What you need to do.
In the entries below, spot each line with the word "Plech" and copy it.

Provided data.
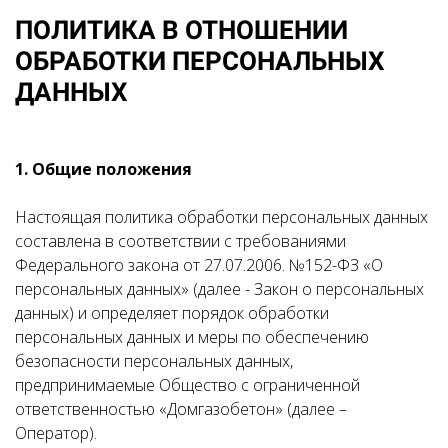
ПОЛИТИКА В ОТНОШЕНИИ
ОБРАБОТКИ ПЕРСОНАЛЬНЫХ
ДАННЫХ
1. Общие положения
Настоящая политика обработки персональных данных
составлена в соответствии с требованиями
Федерального закона от 27.07.2006. №152-ФЗ «О
персональных данных» (далее - Закон о персональных
данных) и определяет порядок обработки
персональных данных и меры по обеспечению
безопасности персональных данных,
предпринимаемые Общество с ограниченной
ответственностью «Домгазобетон» (далее –
Оператор).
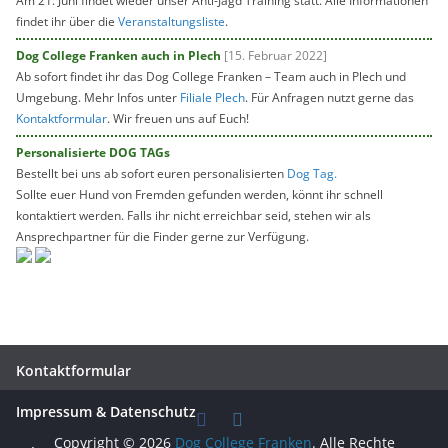
Am 21. Juni findet wieder unser Anti-Jagd Training statt. Alle Informationen
findet ihr über die
Veranstaltungsliste
.
Dog College Franken auch in Plech
[15. Februar 2022]
Ab sofort findet ihr das Dog College Franken – Team auch in Plech und
Umgebung. Mehr Infos unter
Filiale Plech
. Für Anfragen nutzt gerne das
Kontaktformular
. Wir freuen uns auf Euch!
Personalisierte DOG TAGs
Bestellt bei uns ab sofort euren personalisierten
Dog Tag.
Sollte euer Hund von Fremden gefunden werden, könnt ihr schnell
kontaktiert werden. Falls ihr nicht erreichbar seid, stehen wir als
Ansprechpartner für die Finder gerne zur Verfügung.
Kontaktformular
Impressum & Datenschutz
Copyright © 2026
Dog College Franken
. Alle Rechte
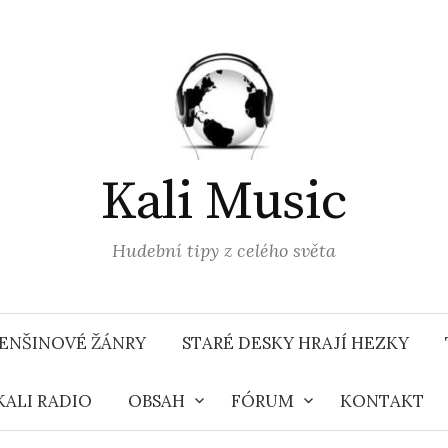
Kali Music
Hudební tipy z celého světa
ENŠINOVÉ ŽÁNRY
STARÉ DESKY HRAJÍ HEZKY
KALI RADIO
OBSAH
FÓRUM
KONTAKT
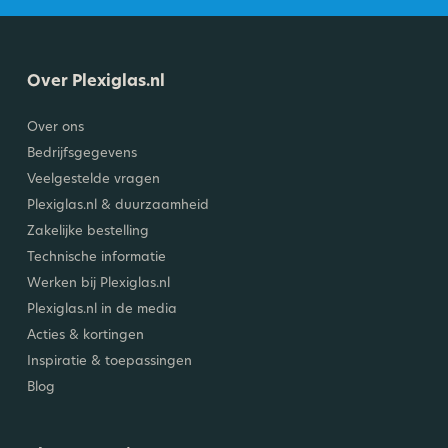
Over Plexiglas.nl
Over ons
Bedrijfsgegevens
Veelgestelde vragen
Plexiglas.nl & duurzaamheid
Zakelijke bestelling
Technische informatie
Werken bij Plexiglas.nl
Plexiglas.nl in de media
Acties & kortingen
Inspiratie & toepassingen
Blog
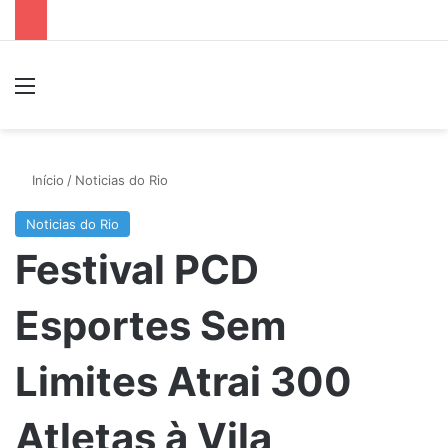
Menu
P
Início
/
Noticias do Rio
Noticias do Rio
Festival PCD
Esportes Sem
Limites Atrai 300
Atletas à Vila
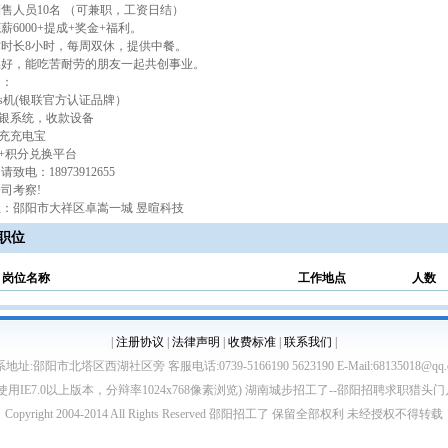
售人员10名 （可兼职，工资日结）
薪6000+提成+奖金+福利。
时长8小时，每周双休，提供中餐。
品好，能吃苦耐劳的朋友一起共创事业。
围：
pos机(银联官方认证品牌）
收银系统，收款设备
快充充电宝
卡+积分兑换平台
致电：18973912655
司考察!
：邵阳市大祥区卓嵩一城 昱暄科技
职位
岗位名称
工作地点
人数
|
注册协议
|
法律声明
|
收费标准
|
联系我们
|
地址:邵阳市北塔区西湖社区旁 客服电话:0739-5166190 5623190 E-Mail:68135018@qq.
使用IE7.0以上版本，分辩率1024x768像素浏览) 湖南城步招工了--邵阳招聘求职猎头
Copyright 2004-2014 All Rights Reserved 邵阳招工了 保留全部权利 未经授权不得转载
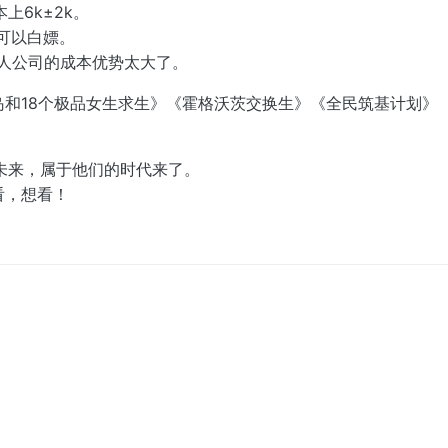
6k±2k。
可以白嫖。
一人公司的成本优势太大了。
岛和18个极品女生求生》《霍格沃茨交换生》《全民筑基计划》
。
未来，属于他们的时代来了。
看，想看！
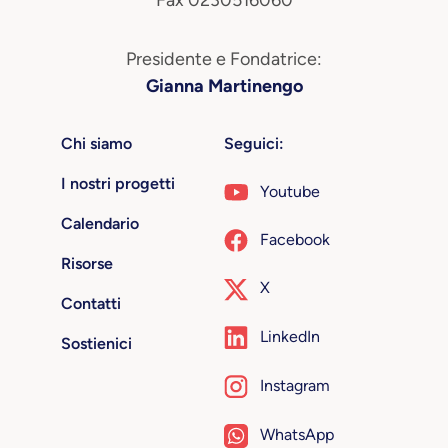
Presidente e Fondatrice:
Gianna Martinengo
Chi siamo
Seguici:
I nostri progetti
Youtube
Calendario
Facebook
Risorse
X
Contatti
LinkedIn
Sostienici
Instagram
WhatsApp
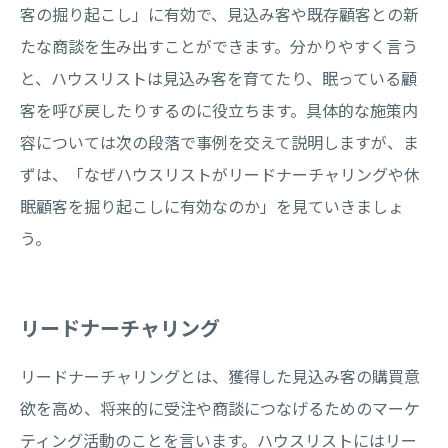
客の掘り起こし」に有効で、見込み客や既存顧客との新
たな商談を生み出すことができます。分かりやすく言う
と、ハウスリストは見込み客を育てたり、眠っている顧
客を呼び戻したりするのに役立ちます。具体的な施策内
容については次の段落で事例を交えて説明しますが、ま
ずは、「なぜハウスリストがリードナーチャリングや休
眠顧客を掘り起こしに有効なのか」を見ていきましょ
う。
リードナーチャリング
リードナーチャリングとは、獲得した見込み客の購買意
欲を高め、将来的に受注や商談につなげるためのマーケ
ティング活動のことを言います。ハウスリストにはリー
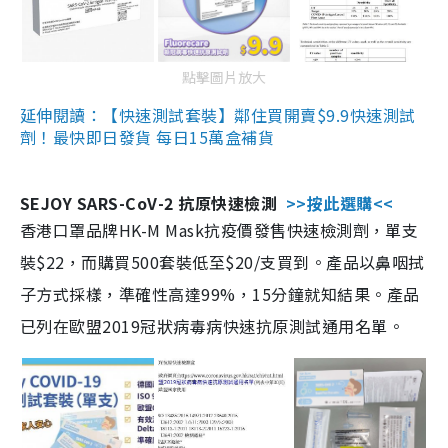
點擊圖片放大
延伸閱讀：【快速測試套裝】鄰住買開賣$9.9快速測試
劑！最快即日發貨 每日15萬盒補貨
SEJOY SARS-CoV-2 抗原快速檢測
>>按此選購<<
香港口罩品牌HK-M Mask抗疫價發售快速檢測劑，單支
裝$22，而購買500套裝低至$20/支買到。產品以鼻咽拭
子方式採樣，準確性高達99%，15分鐘就知結果。產品
已列在歐盟2019冠狀病毒病快速抗原測試通用名單。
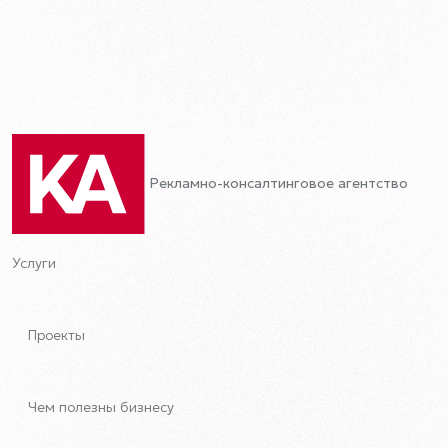
Рекламно-консалтинговое агентство
Услуги
Проекты
Чем полезны бизнесу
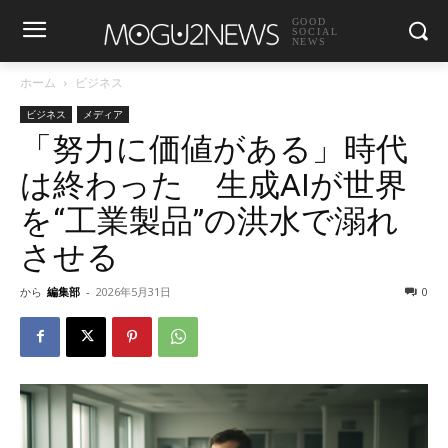
GOOD
SOCIAL
NEWS
ホーム
ビジネス
ビジネス
メディア
「努力に価値がある」時代
は終わった 生成AIが世界
を“工業製品”の洪水で溺れ
させる
から
編集部
-
2026年5月31日
0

Output of the task.
Dog College Franken auch in Plech
Ab sofort findet ihr das Dog College Franken – Team auch in Plech und
Filiale Plech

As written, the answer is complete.